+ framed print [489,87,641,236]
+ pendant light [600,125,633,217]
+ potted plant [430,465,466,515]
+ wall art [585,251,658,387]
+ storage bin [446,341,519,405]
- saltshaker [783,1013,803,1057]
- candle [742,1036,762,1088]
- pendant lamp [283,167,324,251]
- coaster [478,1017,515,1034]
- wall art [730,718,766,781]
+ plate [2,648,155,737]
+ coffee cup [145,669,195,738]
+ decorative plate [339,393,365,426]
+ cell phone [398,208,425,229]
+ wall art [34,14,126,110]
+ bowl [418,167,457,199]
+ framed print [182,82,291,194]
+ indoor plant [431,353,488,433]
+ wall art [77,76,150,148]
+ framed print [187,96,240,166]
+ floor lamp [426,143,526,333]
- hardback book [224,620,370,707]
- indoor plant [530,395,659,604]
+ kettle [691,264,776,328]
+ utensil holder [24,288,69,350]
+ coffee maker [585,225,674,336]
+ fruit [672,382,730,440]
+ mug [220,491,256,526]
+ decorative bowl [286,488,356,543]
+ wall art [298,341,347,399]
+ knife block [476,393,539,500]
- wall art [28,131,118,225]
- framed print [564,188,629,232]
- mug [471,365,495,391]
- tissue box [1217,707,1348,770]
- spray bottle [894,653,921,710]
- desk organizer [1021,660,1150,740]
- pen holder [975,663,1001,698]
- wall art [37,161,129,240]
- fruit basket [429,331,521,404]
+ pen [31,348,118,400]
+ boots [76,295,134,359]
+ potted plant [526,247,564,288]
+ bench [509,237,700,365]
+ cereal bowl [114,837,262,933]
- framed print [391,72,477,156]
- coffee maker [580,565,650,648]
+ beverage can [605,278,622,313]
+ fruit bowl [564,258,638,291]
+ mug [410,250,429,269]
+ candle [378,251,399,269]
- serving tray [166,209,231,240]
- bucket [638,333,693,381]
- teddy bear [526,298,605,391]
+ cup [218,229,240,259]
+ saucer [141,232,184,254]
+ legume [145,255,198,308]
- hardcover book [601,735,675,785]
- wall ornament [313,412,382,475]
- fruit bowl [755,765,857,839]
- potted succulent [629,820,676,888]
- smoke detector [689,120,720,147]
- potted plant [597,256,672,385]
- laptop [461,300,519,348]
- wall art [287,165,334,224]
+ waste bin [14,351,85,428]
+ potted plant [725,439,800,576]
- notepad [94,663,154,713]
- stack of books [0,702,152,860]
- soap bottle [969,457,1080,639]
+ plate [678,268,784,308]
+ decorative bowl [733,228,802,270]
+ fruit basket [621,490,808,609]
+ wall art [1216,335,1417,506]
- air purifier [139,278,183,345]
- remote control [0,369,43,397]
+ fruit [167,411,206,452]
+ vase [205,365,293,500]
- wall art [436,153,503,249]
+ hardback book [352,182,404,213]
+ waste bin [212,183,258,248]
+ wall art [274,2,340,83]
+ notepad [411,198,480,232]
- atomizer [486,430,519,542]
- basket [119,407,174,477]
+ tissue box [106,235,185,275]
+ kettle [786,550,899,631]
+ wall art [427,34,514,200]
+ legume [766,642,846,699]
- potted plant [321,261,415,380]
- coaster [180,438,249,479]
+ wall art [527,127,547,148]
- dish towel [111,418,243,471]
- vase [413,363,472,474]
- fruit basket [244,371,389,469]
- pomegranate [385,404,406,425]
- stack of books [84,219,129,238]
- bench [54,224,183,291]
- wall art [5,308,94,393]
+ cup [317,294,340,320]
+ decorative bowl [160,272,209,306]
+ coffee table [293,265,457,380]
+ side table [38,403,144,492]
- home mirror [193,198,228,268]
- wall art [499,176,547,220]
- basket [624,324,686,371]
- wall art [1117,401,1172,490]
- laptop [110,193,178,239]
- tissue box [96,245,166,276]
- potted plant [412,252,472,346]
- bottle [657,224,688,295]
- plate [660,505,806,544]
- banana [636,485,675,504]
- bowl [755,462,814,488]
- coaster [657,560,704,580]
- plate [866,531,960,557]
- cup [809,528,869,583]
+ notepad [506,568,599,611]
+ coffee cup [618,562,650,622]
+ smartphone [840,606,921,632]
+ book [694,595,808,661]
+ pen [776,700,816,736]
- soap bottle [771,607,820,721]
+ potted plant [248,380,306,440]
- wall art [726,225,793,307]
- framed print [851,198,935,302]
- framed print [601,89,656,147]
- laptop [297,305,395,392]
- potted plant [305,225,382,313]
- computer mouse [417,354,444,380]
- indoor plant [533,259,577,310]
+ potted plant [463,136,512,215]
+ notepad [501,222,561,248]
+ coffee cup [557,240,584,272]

#####

▶ **Required work**
Only one stretch of the data above is needed. Restate it word for word, from the line containing "- serving tray [166,209,231,240]" through the line containing "- vase [413,363,472,474]", both ends included.

▶ **Task result**
- serving tray [166,209,231,240]
- bucket [638,333,693,381]
- teddy bear [526,298,605,391]
+ cup [218,229,240,259]
+ saucer [141,232,184,254]
+ legume [145,255,198,308]
- hardcover book [601,735,675,785]
- wall ornament [313,412,382,475]
- fruit bowl [755,765,857,839]
- potted succulent [629,820,676,888]
- smoke detector [689,120,720,147]
- potted plant [597,256,672,385]
- laptop [461,300,519,348]
- wall art [287,165,334,224]
+ waste bin [14,351,85,428]
+ potted plant [725,439,800,576]
- notepad [94,663,154,713]
- stack of books [0,702,152,860]
- soap bottle [969,457,1080,639]
+ plate [678,268,784,308]
+ decorative bowl [733,228,802,270]
+ fruit basket [621,490,808,609]
+ wall art [1216,335,1417,506]
- air purifier [139,278,183,345]
- remote control [0,369,43,397]
+ fruit [167,411,206,452]
+ vase [205,365,293,500]
- wall art [436,153,503,249]
+ hardback book [352,182,404,213]
+ waste bin [212,183,258,248]
+ wall art [274,2,340,83]
+ notepad [411,198,480,232]
- atomizer [486,430,519,542]
- basket [119,407,174,477]
+ tissue box [106,235,185,275]
+ kettle [786,550,899,631]
+ wall art [427,34,514,200]
+ legume [766,642,846,699]
- potted plant [321,261,415,380]
- coaster [180,438,249,479]
+ wall art [527,127,547,148]
- dish towel [111,418,243,471]
- vase [413,363,472,474]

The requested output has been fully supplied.